RECORDS SUPPLIED:
········

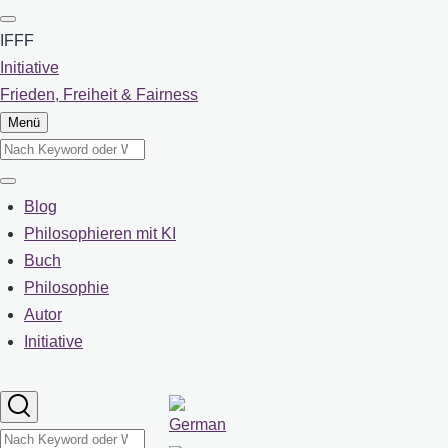
Direkt
zum
IFFF
Inhalt
Initiative
Frieden, Freiheit & Fairness
Menü
Suche
Suche
Blog
Main
Philosophieren mit KI
Buch
navigation
Philosophie
Autor
Initiative
Sprachumschalter
Suche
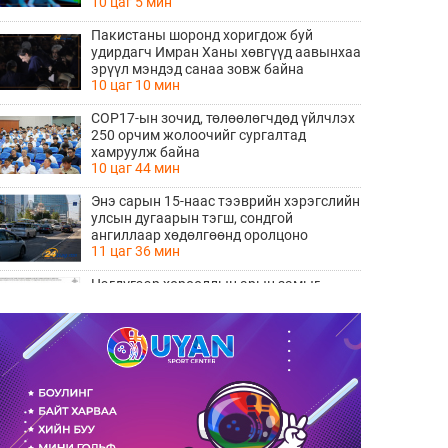
10 цаг 5 мин
Пакистаны шоронд хоригдож буй
удирдагч Имран Ханы хөвгүүд аавынхаа
эрүүл мэндэд санаа зовж байна
10 цаг 10 мин
COP17-ын зочид, төлөөлөгчдөд үйлчлэх
250 орчим жолоочийг сургалтад
хамруулж байна
10 цаг 44 мин
Энэ сарын 15-наас тээврийн хэрэгслийн
улсын дугаарын тэгш, сондгой
ангиллаар хөдөлгөөнд оролцоно
11 цаг 36 мин
Нэгдүгээр хорооллын арын замыг
наймдугаар сарын 6-ны 23:00 цагаас түр
хааж, борооны ус зайлуулах шугамын
11 цаг 37 мин
хөндлөн сэтэлгээ хийнэ
“Туул усан цогцолбор” төслийн
нэгдүгээр шатны ТЭЗҮ-ийг
боловсруулах ажил 90 хувийн
11 цаг 39 мин
гүйцэтгэлтэй байна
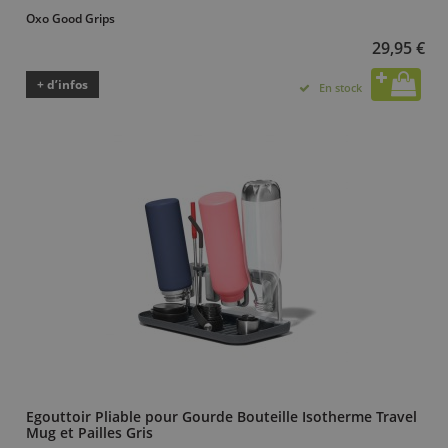
Oxo Good Grips
29,95 €
+ d’infos
En stock
Egouttoir Pliable pour Gourde Bouteille Isotherme Travel
Mug et Pailles Gris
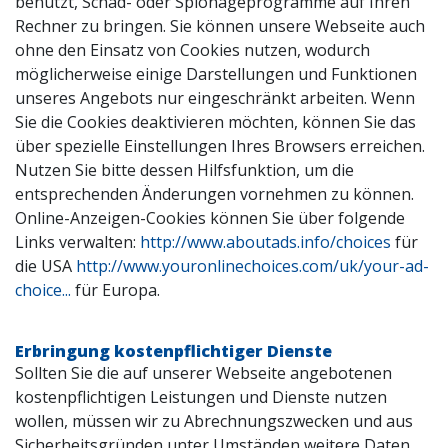
benutzt, Schad- oder Spionageprogramme auf Ihren
Rechner zu bringen. Sie können unsere Webseite auch
ohne den Einsatz von Cookies nutzen, wodurch
möglicherweise einige Darstellungen und Funktionen
unseres Angebots nur eingeschränkt arbeiten. Wenn
Sie die Cookies deaktivieren möchten, können Sie das
über spezielle Einstellungen Ihres Browsers erreichen.
Nutzen Sie bitte dessen Hilfsfunktion, um die
entsprechenden Änderungen vornehmen zu können.
Online-Anzeigen-Cookies können Sie über folgende
Links verwalten:
http://www.aboutads.info/choices
für
die USA
http://www.youronlinechoices.com/uk/your-ad-
choice...
für Europa.
Erbringung kostenpflichtiger Dienste
Sollten Sie die auf unserer Webseite angebotenen
kostenpflichtigen Leistungen und Dienste nutzen
wollen, müssen wir zu Abrechnungszwecken und aus
Sicherheitsgründen unter Umständen weitere Daten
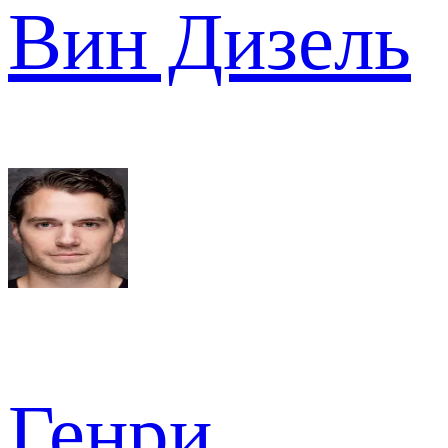
Вин Дизель
Генри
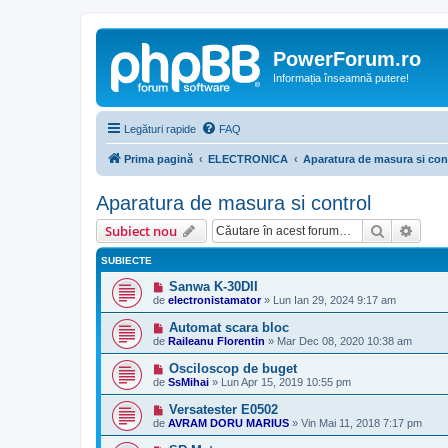
PowerForum.ro
Informația înseamnă putere!
Legături rapide
FAQ
Prima pagină
ELECTRONICA
Aparatura de masura si con
Aparatura de masura si control
Căutare
Căut
Subiect nou
SUBIECTE
Sanwa K-30DII
de
electronistamator
»
Lun Ian 29, 2024 9:17 am
Automat scara bloc
de
Raileanu Florentin
»
Mar Dec 08, 2020 10:38 am
Osciloscop de buget
de
SsMihai
»
Lun Apr 15, 2019 10:55 pm
Versatester E0502
de
AVRAM DORU MARIUS
»
Vin Mai 11, 2018 7:17 pm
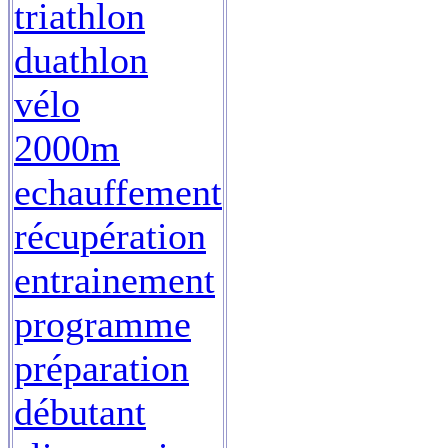
triathlon
duathlon
vélo
2000m
echauffement
récupération
entrainement
programme
préparation
débutant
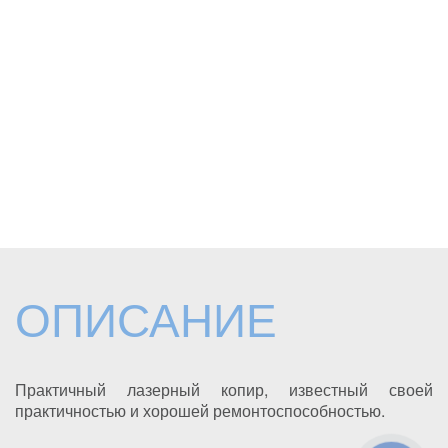
ОПИСАНИЕ
Практичный лазерный копир, известный своей
практичностью и хорошей ремонтоспособностью.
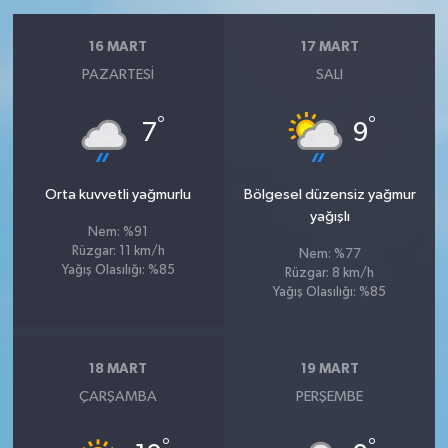
16 MART
17 MART
PAZARTESI
SALI
°
°
7
9
Orta kuvvetli yağmurlu
Bölgesel düzensiz yağmur
yağışlı
Nem: %91
Rüzgar: 11 km/h
Nem: %77
Yağış Olasılığı: %85
Rüzgar: 8 km/h
Yağış Olasılığı: %85
18 MART
19 MART
ÇARŞAMBA
PERŞEMBE
°
°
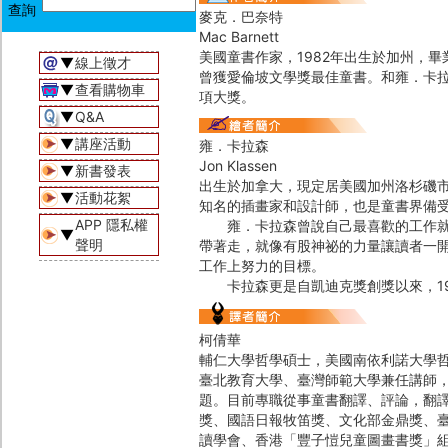
麥克．巴奈特
Mac Barnett
美國童書作家，1982年出生於加州，
▼
線上徵才
曾獲愛倫坡文學獎最佳童書。和雍．卡
▼
查看購物車
項大獎。
▼
Q&A
▼
講座活動
雍．卡拉森
Jon Klassen
▼
新書發表
出生於加拿大，現定居美國加州洛杉磯
▼
活動花絮
知名的插畫家和設計師，也是童書界備
APP 隱私權
雍．卡拉森曾說自己最喜歡的工作就是
▼
聲明
帶著走，就像有股神祕的力量讓讀者一
工作上努力的目標。
卡拉森更是自凱迪克獎創獎以來，19
柯倩華
輔仁大學哲學碩士，美國南依利諾大學
臺北教育大學、臺灣師範大學兼任講師
題。目前專職從事童書翻譯、評論，翻
獎、國語日報牧笛獎、文化部金鼎獎、
讀學會、香港「豐子愷兒童圖畫書獎」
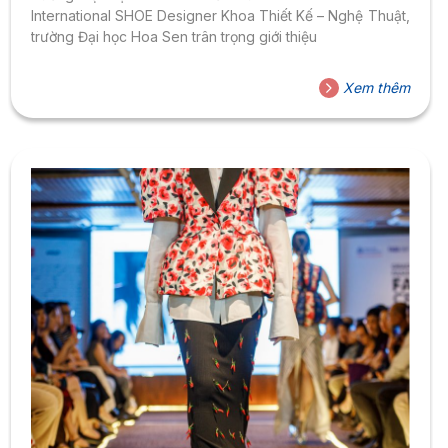
International SHOE Designer Khoa Thiết Kế – Nghệ Thuật,
trường Đại học Hoa Sen trân trọng giới thiệu
Xem thêm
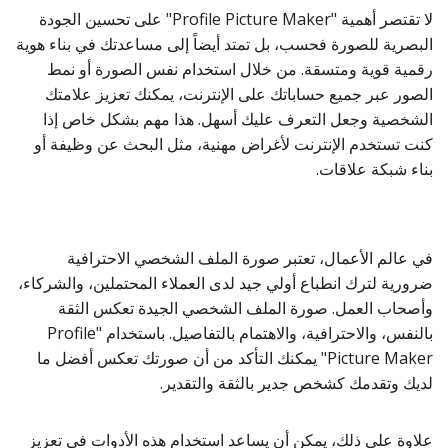
لا تقتصر أهمية "Profile Picture Maker" على تحسين الجودة
البصرية للصورة فحسب، بل تمتد أيضاً إلى مساعدتك في بناء هوية
رقمية قوية ومتسقة. من خلال استخدام نفس الصورة أو نمط
الصور عبر جميع حساباتك على الإنترنت، يمكنك تعزيز علامتك
الشخصية وجعل التعرف عليك أسهل. هذا مهم بشكل خاص إذا
كنت تستخدم الإنترنت لأغراض مهنية، مثل البحث عن وظيفة أو
بناء شبكة علاقات.
في عالم الأعمال، تعتبر صورة الملف الشخصي الاحترافية
ضرورية لترك انطباع أولي جيد لدى العملاء المحتملين، والشركاء،
وأصحاب العمل. صورة الملف الشخصي الجيدة تعكس الثقة
بالنفس، والاحترافية، والاهتمام بالتفاصيل. باستخدام "Profile
Picture Maker" يمكنك التأكد من أن صورتك تعكس أفضل ما
لديك وتقدمك كشخص جدير بالثقة والتقدير.
علاوة على ذلك، يمكن أن يساعد استخدام هذه الأدوات في تعزيز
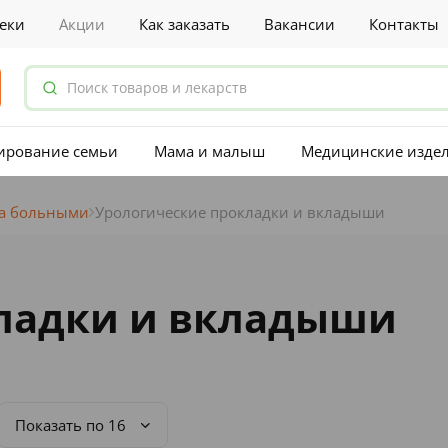
еки
Акции
Как заказать
Вакансии
Контакты
ирование семьи
Мама и малыш
Медицинские изде
за больными
Урологические прокладки и вкладыши
ладки и вкладыши
Показать по 16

········

TASK GOAL:
Find the word "können" in the listing above, then copy each line where it turns up.

RESULT:
Rechner zu bringen. Sie können unsere Webseite auch
Sie die Cookies deaktivieren möchten, können Sie das
entsprechenden Änderungen vornehmen zu können.
Online-Anzeigen-Cookies können Sie über folgende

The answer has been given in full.